Par Alyette15 @Alyette1

Rares et précieux sont les metteurs qui en s’emparant des images savent dire les bondissements de nos cœurs, ces bondissements incontrôlables qui un beau jour prennent racine et s’entêtent à y rester. La petite Venise est l’histoire de ce jaillissement, celui d’une rencontre cinématographique que l’on peut qualifier d’inoubliable avec pour cadre la mélancolique lagune Vénitienne.

Jeune chinoise récemment immigrée, Shun Li travaille dur, coud quarante chemises quand les autres en fabriquent dix de moins. Nostalgique,  la jeune femme souffre de son exil, de l’absence de son fils resté au pays, autorisé à la rejoindre une fois sa dette payée aux réseaux mafieux.
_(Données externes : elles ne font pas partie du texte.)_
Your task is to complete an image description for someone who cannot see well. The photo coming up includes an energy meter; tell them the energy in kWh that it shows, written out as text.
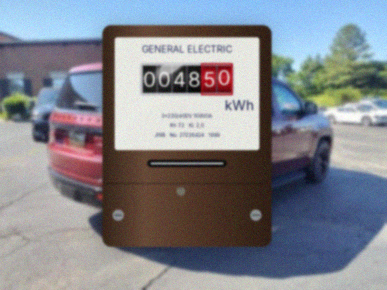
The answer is 48.50 kWh
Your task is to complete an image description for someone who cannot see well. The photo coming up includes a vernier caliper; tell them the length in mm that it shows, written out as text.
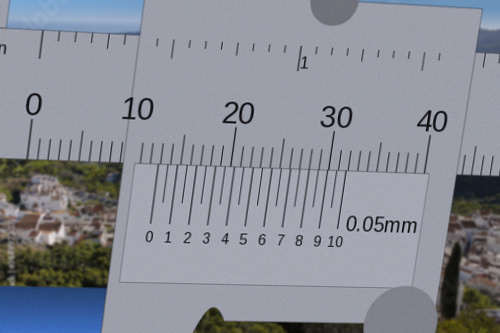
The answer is 12.8 mm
Envoyée de gré ou de force d’un bout à l’autre de la botte, elle échoue à Chioggia, une île de la lagune, pour travailler comme serveuse.
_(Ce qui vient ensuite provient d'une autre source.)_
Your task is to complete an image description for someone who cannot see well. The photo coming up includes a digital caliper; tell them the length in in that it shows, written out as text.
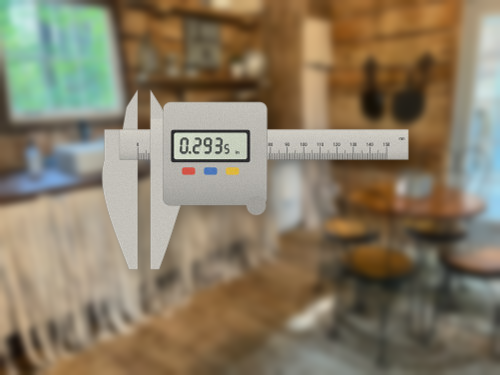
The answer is 0.2935 in
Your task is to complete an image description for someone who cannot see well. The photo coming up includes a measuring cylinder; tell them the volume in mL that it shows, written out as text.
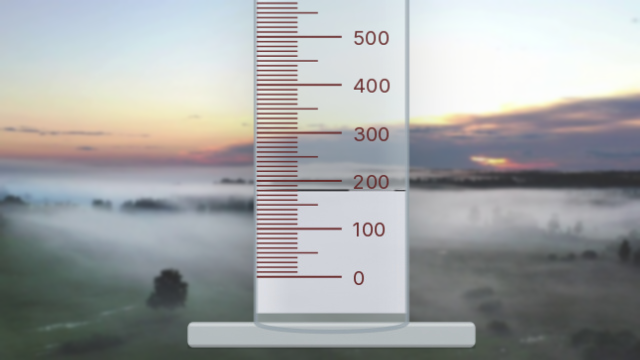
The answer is 180 mL
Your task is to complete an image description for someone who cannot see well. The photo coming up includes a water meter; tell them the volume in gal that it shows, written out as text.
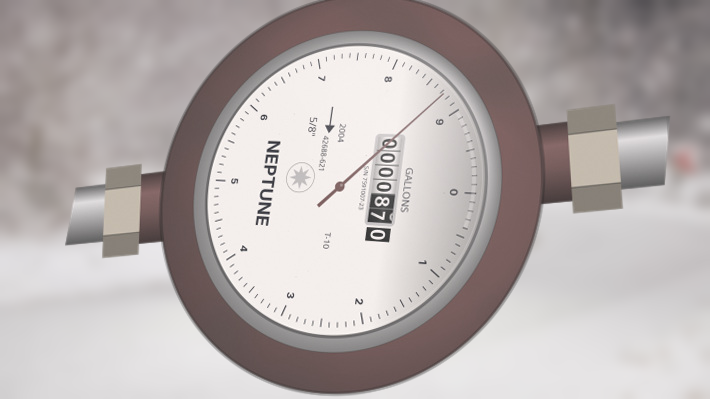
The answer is 868.7 gal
Fréquenté essentiellement par des pêcheurs, le bar ne désemplit pas d’une amitié virile bon enfant faite de parties de cartes, de grosses mains rudoyées par la mer, d’expressos prune engloutis sur le comptoir des souvenirs. Parmi ces hommes, Bepi. Exilé slave installé depuis trente ans en terre Vénitienne, le vieil homme au regard de loup rime, joue avec les mots. Les bottes ancrées à la lagune, Bepi est incapable de renoncer à sa cabane de pêcheur et aux grillades de poissons partagées avec les copains. Avec la brume pour témoin, va se nouer entre ces deux errances une amitié-aquarelle teintée de bienveillance, de maladresses et d’effleurements. Une amitié douce comme le pincement d’un vent froid qui enveloppe le cœur. Une harmonie naissante que les autres ne tarderont pas à voir d’un mauvais œil.  L’enfer c’est les autres, toujours les mêmes, les empêcheurs d’aimer. Chinoise ou transalpine, la bêtise s’entête, prend racine et interdit.
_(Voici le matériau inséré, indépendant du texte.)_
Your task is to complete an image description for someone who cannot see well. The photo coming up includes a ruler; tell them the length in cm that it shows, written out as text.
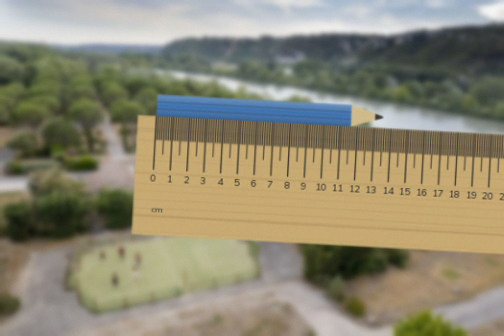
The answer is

Emouvante, cette histoire d’amitié nous dit la fracture des civilisations et les frontières culturelles qui tenaces transforment les hommes en loups. Cette petite Venise n’est pas celle des touristes que le réalisateur choisit d’exclure du cadre pour nous  évoquer une Sérénissime populaire appartenant encore à ses habitants. A contrario d’un Visconti esthète, Andrea Segre contemple la montée des eaux engloutissant inexorablement les vestiges d’une vielle Europe fière de ses certitudes, retranchée sur son art de vivre et résolue à exclure l’autre, l’étranger. Songeuse, sa caméra nous exile face à l’Adriatique avec pour horizon des chaines de montagne infranchissables. Touchée par la grâce La petite Venise est aussi une ode poétique tentant de réunir l’Asie et l’occident, le poème antique chinois et l’ingénuité du vieil homme à la mer. Partagés entre candeur et lucidité, les deux interprètes magnifient l’indicible, le regard brun de l’une terrassant la haine, le regard bleu de l’autre inventant des lendemains. A la fois hors du temps par son cadre et lucide par son propos,  ce récit cinématographique d’une rare élégance redonne au cinéma italien sa subtilité de jadis, celle qui fut à l’origine d’un certain néo-réalisme cher à tous les cinéphiles. Un long-métrage poétique et sans affectation à serrer tout contre son cœur.